**EXERCISE DIRECTIONS**
Reproduce every entry exactly.

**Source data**

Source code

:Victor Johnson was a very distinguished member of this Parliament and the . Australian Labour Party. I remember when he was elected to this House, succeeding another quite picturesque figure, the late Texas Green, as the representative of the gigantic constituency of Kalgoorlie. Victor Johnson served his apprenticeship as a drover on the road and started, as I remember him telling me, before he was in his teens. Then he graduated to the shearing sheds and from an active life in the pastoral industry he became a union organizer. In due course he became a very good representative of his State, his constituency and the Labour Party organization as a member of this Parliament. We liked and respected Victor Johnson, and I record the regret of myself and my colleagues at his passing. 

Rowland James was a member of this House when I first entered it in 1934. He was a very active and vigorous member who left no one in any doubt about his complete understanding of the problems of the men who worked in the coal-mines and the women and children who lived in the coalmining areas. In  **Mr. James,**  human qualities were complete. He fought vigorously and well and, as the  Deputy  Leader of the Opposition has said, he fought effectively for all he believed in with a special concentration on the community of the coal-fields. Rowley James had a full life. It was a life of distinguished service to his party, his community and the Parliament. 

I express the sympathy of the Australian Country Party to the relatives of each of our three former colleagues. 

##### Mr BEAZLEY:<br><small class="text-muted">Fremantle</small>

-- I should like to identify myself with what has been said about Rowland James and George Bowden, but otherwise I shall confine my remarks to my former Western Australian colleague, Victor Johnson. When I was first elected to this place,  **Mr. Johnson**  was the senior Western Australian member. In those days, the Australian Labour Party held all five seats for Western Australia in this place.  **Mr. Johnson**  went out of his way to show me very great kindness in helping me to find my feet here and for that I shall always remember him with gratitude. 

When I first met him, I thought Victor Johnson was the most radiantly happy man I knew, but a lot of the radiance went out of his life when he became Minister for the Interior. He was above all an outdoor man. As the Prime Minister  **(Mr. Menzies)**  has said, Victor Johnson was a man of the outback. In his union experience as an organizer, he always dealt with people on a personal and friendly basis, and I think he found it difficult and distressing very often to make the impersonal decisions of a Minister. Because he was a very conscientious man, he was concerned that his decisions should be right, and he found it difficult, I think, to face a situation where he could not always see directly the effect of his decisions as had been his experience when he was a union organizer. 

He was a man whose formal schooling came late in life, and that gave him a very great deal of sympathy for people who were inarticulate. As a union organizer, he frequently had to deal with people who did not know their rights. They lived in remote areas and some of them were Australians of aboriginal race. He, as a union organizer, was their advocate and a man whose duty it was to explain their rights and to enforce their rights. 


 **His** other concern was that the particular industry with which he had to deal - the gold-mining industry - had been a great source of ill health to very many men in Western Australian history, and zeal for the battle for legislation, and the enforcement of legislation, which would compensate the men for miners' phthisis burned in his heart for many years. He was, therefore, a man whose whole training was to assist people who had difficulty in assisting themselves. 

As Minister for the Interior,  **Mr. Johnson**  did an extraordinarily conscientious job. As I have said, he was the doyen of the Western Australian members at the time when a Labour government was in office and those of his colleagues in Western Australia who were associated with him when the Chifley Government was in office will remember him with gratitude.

**OUTPUT OF THE EXERCISE**
Source code

:Victor Johnson was a very distinguished member of this Parliament and the . Australian Labour Party. I remember when he was elected to this House, succeeding another quite picturesque figure, the late Texas Green, as the representative of the gigantic constituency of Kalgoorlie. Victor Johnson served his apprenticeship as a drover on the road and started, as I remember him telling me, before he was in his teens. Then he graduated to the shearing sheds and from an active life in the pastoral industry he became a union organizer. In due course he became a very good representative of his State, his constituency and the Labour Party organization as a member of this Parliament. We liked and respected Victor Johnson, and I record the regret of myself and my colleagues at his passing. 

Rowland James was a member of this House when I first entered it in 1934. He was a very active and vigorous member who left no one in any doubt about his complete understanding of the problems of the men who worked in the coal-mines and the women and children who lived in the coalmining areas. In  **Mr. James,**  human qualities were complete. He fought vigorously and well and, as the  Deputy  Leader of the Opposition has said, he fought effectively for all he believed in with a special concentration on the community of the coal-fields. Rowley James had a full life. It was a life of distinguished service to his party, his community and the Parliament. 

I express the sympathy of the Australian Country Party to the relatives of each of our three former colleagues. 

##### Mr BEAZLEY:<br><small class="text-muted">Fremantle</small>

-- I should like to identify myself with what has been said about Rowland James and George Bowden, but otherwise I shall confine my remarks to my former Western Australian colleague, Victor Johnson. When I was first elected to this place,  **Mr. Johnson**  was the senior Western Australian member. In those days, the Australian Labour Party held all five seats for Western Australia in this place.  **Mr. Johnson**  went out of his way to show me very great kindness in helping me to find my feet here and for that I shall always remember him with gratitude. 

When I first met him, I thought Victor Johnson was the most radiantly happy man I knew, but a lot of the radiance went out of his life when he became Minister for the Interior. He was above all an outdoor man. As the Prime Minister  **(Mr. Menzies)**  has said, Victor Johnson was a man of the outback. In his union experience as an organizer, he always dealt with people on a personal and friendly basis, and I think he found it difficult and distressing very often to make the impersonal decisions of a Minister. Because he was a very conscientious man, he was concerned that his decisions should be right, and he found it difficult, I think, to face a situation where he could not always see directly the effect of his decisions as had been his experience when he was a union organizer. 

He was a man whose formal schooling came late in life, and that gave him a very great deal of sympathy for people who were inarticulate. As a union organizer, he frequently had to deal with people who did not know their rights. They lived in remote areas and some of them were Australians of aboriginal race. He, as a union organizer, was their advocate and a man whose duty it was to explain their rights and to enforce their rights. 


 **His** other concern was that the particular industry with which he had to deal - the gold-mining industry - had been a great source of ill health to very many men in Western Australian history, and zeal for the battle for legislation, and the enforcement of legislation, which would compensate the men for miners' phthisis burned in his heart for many years. He was, therefore, a man whose whole training was to assist people who had difficulty in assisting themselves. 

As Minister for the Interior,  **Mr. Johnson**  did an extraordinarily conscientious job. As I have said, he was the doyen of the Western Australian members at the time when a Labour government was in office and those of his colleagues in Western Australia who were associated with him when the Chifley Government was in office will remember him with gratitude.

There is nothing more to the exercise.